* **Texto**
▬▬▬
Al menos quince muertos en dos atentados suicidas


Unos agentes de seguridad de Pakistán realizan las primeras pesquisas tras el atentado suicida en Peshawar. FOTO LA HORA: AFP A MAJEED

Al menos quince personas murieron y unas 100 quedaron heridas el sábado en dos atentados suicidas en el noroeste de Pakistán, el primero de los cuales fue reivindicado inmediatamente por los talibanes vinculados a Al Qaeda, anunció la policí­a.


A eso de las 07H30 (02H30 GMT) un suicida hizo estallar un pequeño camión repleto de explosivos delante de un puesto policial de la ciudad guarnición de Banu, cerca de la frontera afgana, matando a al menos dos policí­as, dos detenidos y un transeúnte, e hiriendo a otras 50 personas.

Cuatro horas más tarde, en pleno centro de Peshawar, la capital de la Provincia de la Frontera del Noroeste (NWFP), otro suicida hizo estallar un coche bomba en una avenida que lleva a la principal base militar, matando a al menos diez personas e hiriendo a otras 50, según el director provincial de Salud Zahir Ali Shah.

«Fue un coche bomba y según nuestros cálculos contení­a 100 kilos de explosivos», indicó el jefe de la brigada de artificieros Shafqat Malik en Peshawar.
▬▬▬
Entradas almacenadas
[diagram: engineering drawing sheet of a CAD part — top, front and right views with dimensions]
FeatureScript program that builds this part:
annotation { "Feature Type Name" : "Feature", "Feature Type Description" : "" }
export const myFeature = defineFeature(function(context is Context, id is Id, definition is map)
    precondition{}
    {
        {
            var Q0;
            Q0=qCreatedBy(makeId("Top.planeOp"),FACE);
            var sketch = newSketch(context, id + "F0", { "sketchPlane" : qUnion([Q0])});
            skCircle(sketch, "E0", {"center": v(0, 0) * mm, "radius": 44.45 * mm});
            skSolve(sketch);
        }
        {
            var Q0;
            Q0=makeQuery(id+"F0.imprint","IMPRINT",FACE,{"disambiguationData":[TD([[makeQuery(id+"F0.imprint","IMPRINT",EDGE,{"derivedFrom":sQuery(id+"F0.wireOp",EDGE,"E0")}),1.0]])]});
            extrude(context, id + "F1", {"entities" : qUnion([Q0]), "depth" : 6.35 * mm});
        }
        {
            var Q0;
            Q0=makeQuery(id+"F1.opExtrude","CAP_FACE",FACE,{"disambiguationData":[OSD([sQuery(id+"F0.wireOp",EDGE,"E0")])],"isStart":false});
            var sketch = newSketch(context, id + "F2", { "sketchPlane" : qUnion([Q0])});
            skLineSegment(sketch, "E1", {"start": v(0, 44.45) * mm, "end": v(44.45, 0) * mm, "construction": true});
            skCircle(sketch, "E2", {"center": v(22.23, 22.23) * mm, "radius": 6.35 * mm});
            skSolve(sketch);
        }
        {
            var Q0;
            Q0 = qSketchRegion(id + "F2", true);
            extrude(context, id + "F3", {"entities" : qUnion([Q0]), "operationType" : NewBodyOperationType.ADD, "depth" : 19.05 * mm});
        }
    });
▬▬▬
* **Tarea requerida**
Devuelve sin cambios el fragmento de la noticia sobre los atentados que comienza con "Cuatro horas más" y sigue hasta "Zahir Ali Shah.". Las entradas proceden de una fuente distinta.

* **Respuesta**
Cuatro horas más tarde, en pleno centro de Peshawar, la capital de la Provincia de la Frontera del Noroeste (NWFP), otro suicida hizo estallar un coche bomba en una avenida que lleva a la principal base militar, matando a al menos diez personas e hiriendo a otras 50, según el director provincial de Salud Zahir Ali Shah.